# Prove that |G| ≡ h mod 16.

• Mar 14th 2011, 02:54 AM
Turloughmack
Prove that |G| ≡ h mod 16.
Can anybody help me with these questions as I am completely lost and haven't done any character theory or rep theory for a long time.

(1) Let G be a group of odd order (so |G| ≡ 1 mod 2) and (conjugacy) class number h. Prove that |G| ≡ h mod 16.
• Mar 14th 2011, 04:07 PM
Drexel28
Quote:

Originally Posted by Turloughmack
Can anybody help me with these questions as I am completely lost and haven't done any character theory or rep theory for a long time.

(1) Let G be a group of odd order (so |G| ≡ 1 mod 2) and (conjugacy) class number h. Prove that |G| ≡ h mod 16.

I assume you're acquainted with the basics of rep. theory. One can prove that for non-trivial characters of $\displaystyle G$ the characters of $\displaystyle G$ come in pairs of equal degree, say $\displaystyle \chi^{\text{triv}},\chi_1,\chi_1',\cdots,\chi_m,\c hi_m'$ say with degress $\displaystyle 1,d_1,\cdots,d_m$. So, $\displaystyle \displaystyle |G|=1+\sum_{j=1}^{m}2d_j^2$. But, one has that if $\displaystyle \kappa$ is the number of conjugacy classes then $\displaystyle \kappa=2m+1$. Now, since $\displaystyle |G|$ is odd one has that each $\displaystyle d_j$ is odd, say equal to $\displaystyle 2\gamma_j+1$. Then, plugging this into the equation $\displaystyle \displaystyle |G|=1+\sum_{j=1}^{m}2d_j^2$ will give the desired result.
• Mar 15th 2011, 03:03 AM
TheArtofSymmetry
Quote:

Originally Posted by Drexel28
I assume you're acquainted with the basics of rep. theory. One can prove that for non-trivial characters of $\displaystyle G$ the characters of $\displaystyle G$ come in pairs of equal degree, say $\displaystyle \chi^{\text{triv}},\chi_1,\chi_1',\cdots,\chi_m,\c hi_m'$ say with degress $\displaystyle 1,d_1,\cdots,d_m$. So, $\displaystyle \displaystyle |G|=1+\sum_{j=1}^{m}2d_j^2$. But, one has that if $\displaystyle \kappa$ is the number of conjugacy classes then $\displaystyle \kappa=2m+1$. Now, since $\displaystyle |G|$ is odd one has that each $\displaystyle d_j$ is odd, say equal to $\displaystyle 2\gamma_j+1$. Then, plugging this into the equation $\displaystyle \displaystyle |G|=1+\sum_{j=1}^{m}2d_j^2$ will give the desired result.

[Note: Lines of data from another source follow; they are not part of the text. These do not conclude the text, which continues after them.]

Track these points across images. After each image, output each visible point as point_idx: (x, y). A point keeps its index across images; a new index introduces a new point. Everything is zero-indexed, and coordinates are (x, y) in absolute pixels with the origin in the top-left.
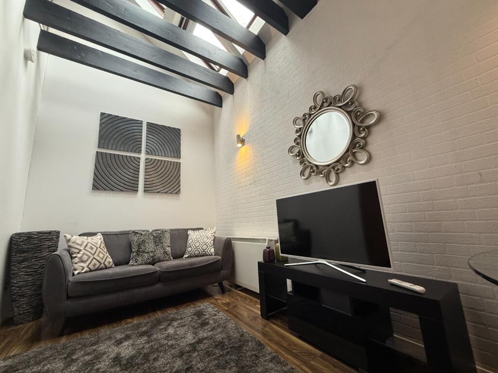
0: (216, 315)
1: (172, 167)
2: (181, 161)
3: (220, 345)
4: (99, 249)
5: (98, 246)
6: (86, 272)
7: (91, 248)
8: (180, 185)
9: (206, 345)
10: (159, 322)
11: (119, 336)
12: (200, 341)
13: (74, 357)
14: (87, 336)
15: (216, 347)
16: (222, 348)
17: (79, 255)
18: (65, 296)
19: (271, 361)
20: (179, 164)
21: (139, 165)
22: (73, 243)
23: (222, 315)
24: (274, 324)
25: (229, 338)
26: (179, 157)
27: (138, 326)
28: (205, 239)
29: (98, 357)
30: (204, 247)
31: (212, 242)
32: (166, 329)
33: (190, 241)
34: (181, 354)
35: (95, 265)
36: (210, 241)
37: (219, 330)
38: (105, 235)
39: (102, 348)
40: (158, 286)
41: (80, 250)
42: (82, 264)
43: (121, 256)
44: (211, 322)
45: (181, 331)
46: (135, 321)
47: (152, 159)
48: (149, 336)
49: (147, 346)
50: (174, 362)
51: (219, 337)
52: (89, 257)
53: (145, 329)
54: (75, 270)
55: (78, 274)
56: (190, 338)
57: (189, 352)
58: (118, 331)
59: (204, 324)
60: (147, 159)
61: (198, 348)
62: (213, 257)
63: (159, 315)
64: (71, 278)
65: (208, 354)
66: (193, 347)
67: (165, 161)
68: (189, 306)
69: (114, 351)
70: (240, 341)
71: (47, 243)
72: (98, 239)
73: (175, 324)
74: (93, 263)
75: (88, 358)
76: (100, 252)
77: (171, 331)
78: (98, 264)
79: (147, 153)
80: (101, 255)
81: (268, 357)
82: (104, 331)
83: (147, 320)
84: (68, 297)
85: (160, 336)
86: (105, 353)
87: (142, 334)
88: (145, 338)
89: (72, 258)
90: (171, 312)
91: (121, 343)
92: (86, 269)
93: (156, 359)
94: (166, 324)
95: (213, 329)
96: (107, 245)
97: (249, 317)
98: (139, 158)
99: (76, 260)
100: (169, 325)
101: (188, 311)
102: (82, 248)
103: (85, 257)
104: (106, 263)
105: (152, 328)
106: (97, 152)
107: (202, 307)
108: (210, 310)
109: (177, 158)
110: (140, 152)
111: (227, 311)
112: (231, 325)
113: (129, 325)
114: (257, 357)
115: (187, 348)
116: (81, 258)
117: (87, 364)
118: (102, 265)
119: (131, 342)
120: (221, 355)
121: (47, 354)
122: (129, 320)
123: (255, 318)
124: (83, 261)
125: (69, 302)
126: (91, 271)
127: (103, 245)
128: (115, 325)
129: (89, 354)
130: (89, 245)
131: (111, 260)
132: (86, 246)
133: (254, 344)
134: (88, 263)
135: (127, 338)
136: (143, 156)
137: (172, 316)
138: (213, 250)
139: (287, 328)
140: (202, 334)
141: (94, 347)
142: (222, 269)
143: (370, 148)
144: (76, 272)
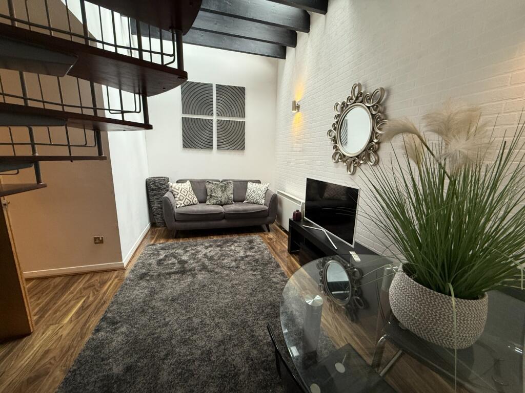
0: (260, 244)
1: (238, 126)
2: (245, 120)
3: (257, 261)
4: (189, 192)
5: (188, 190)
6: (183, 206)
7: (184, 192)
8: (244, 143)
9: (249, 259)
10: (227, 242)
11: (207, 244)
12: (247, 256)
13: (187, 250)
14: (191, 241)
15: (254, 261)
16: (257, 263)
17: (178, 196)
18: (174, 220)
19: (279, 274)
20: (243, 123)
21: (212, 127)
22: (174, 188)
23: (264, 245)
24: (294, 257)
25: (263, 258)
26: (244, 116)
27: (216, 241)
28: (259, 192)
29: (198, 252)
30: (258, 198)
31: (264, 195)
32: (230, 246)
33: (248, 191)
34: (236, 260)
35: (187, 202)
36: (262, 194)
37: (259, 253)
38: (192, 182)
39: (199, 248)
40: (224, 221)
41: (178, 193)
42: (180, 202)
43: (202, 198)
44: (256, 248)
45: (238, 249)
46: (215, 238)
47: (221, 120)
48: (221, 248)
49: (220, 252)
50: (232, 263)
51: (257, 257)
52: (184, 198)
53: (219, 243)
54: (177, 205)
55: (179, 207)
56: (242, 254)
57: (240, 260)
58: (206, 241)
59: (251, 248)
60: (218, 121)
61: (244, 259)
62: (263, 206)
63: (228, 237)
64: (176, 210)
65: (249, 263)
66: (242, 259)
67: (232, 121)
68: (246, 235)
69: (204, 251)
70: (268, 261)
71: (164, 186)
72: (187, 185)
73: (236, 244)
74: (186, 201)
75: (193, 251)
76: (189, 194)
77: (233, 248)
78: (189, 202)
79: (218, 115)
80: (190, 196)
81: (279, 272)
82: (200, 240)
83: (221, 239)
84: (176, 221)
85: (227, 249)
86: (200, 251)
87: (218, 246)
88: (219, 248)
89: (175, 197)
90: (235, 237)
91: (207, 248)
92: (183, 205)
93: (223, 260)
94: (231, 243)
95: (255, 252)
96: (193, 190)
97: (280, 249)
98: (212, 120)
99: (177, 199)
100: (232, 244)
101: (244, 239)
102: (179, 192)
103: (181, 198)
104: (194, 201)
105: (223, 244)
106: (182, 118)
107: (253, 238)
108: (258, 240)
109: (242, 117)
110: (212, 114)
111: (268, 243)
112: (266, 252)
113: (212, 239)
114: (273, 271)
115: (239, 258)
116: (179, 198)
117: (193, 254)
118: (192, 203)
119: (212, 249)
120: (255, 266)
121: (176, 245)
122: (212, 237)
123: (283, 251)
124: (180, 200)
125: (177, 223)
126: (185, 206)
127: (191, 189)
128: (205, 238)
129: (193, 250)
130: (183, 190)
131: (196, 200)
132: (181, 190)
133: (275, 264)
134: (183, 201)
135: (211, 246)
136: (215, 118)
137: (235, 239)
138: (263, 201)
139: (298, 260)
140: (249, 253)
141: (196, 247)
142: (268, 216)
143: (380, 153)
144: (178, 206)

It is not necessarily true that irreducible characters of finite group G come in pairs like
$\displaystyle \chi^{\text{triv}},\chi_1,\chi_1',\cdots,\chi_m,\c hi_m'$.

For example, $\displaystyle \mathbb{Z}_2$ has two irreducible characters, one of which is the trivial character. The reason why irreducible characters $\displaystyle \chi^{\text{triv}},\chi_1,\chi_1',\cdots,\chi_m,\c hi_m'$ come in pairs is that the finite group G is of odd order by hypothesis. As my previous post showed, if G is of odd order, the trivial character is the only irreducible character that is real valued, and other irreducible characters are paired.
• Mar 15th 2011, 11:13 AM
Drexel28
Quote:

Originally Posted by TheArtofSymmetry
It is not necessarily true that irreducible characters of finite group G come in pairs like
$\displaystyle \chi^{\text{triv}},\chi_1,\chi_1',\cdots,\chi_m,\c hi_m'$.

For example, $\displaystyle \mathbb{Z}_2$ has two irreducible characters, one of which is the trivial character. The reason why irreducible characters $\displaystyle \chi^{\text{triv}},\chi_1,\chi_1',\cdots,\chi_m,\c hi_m'$ come in pairs is that the finite group G is of odd order by hypothesis. As my previous post showed, if G is of odd order, the trivial character is the only irreducible character that is real valued, and other irreducible characters are paired.

Right, which is what I was leaving out for him to conclude. Thus why I said "one can prove"...maybe I should have stated 'you can prove'.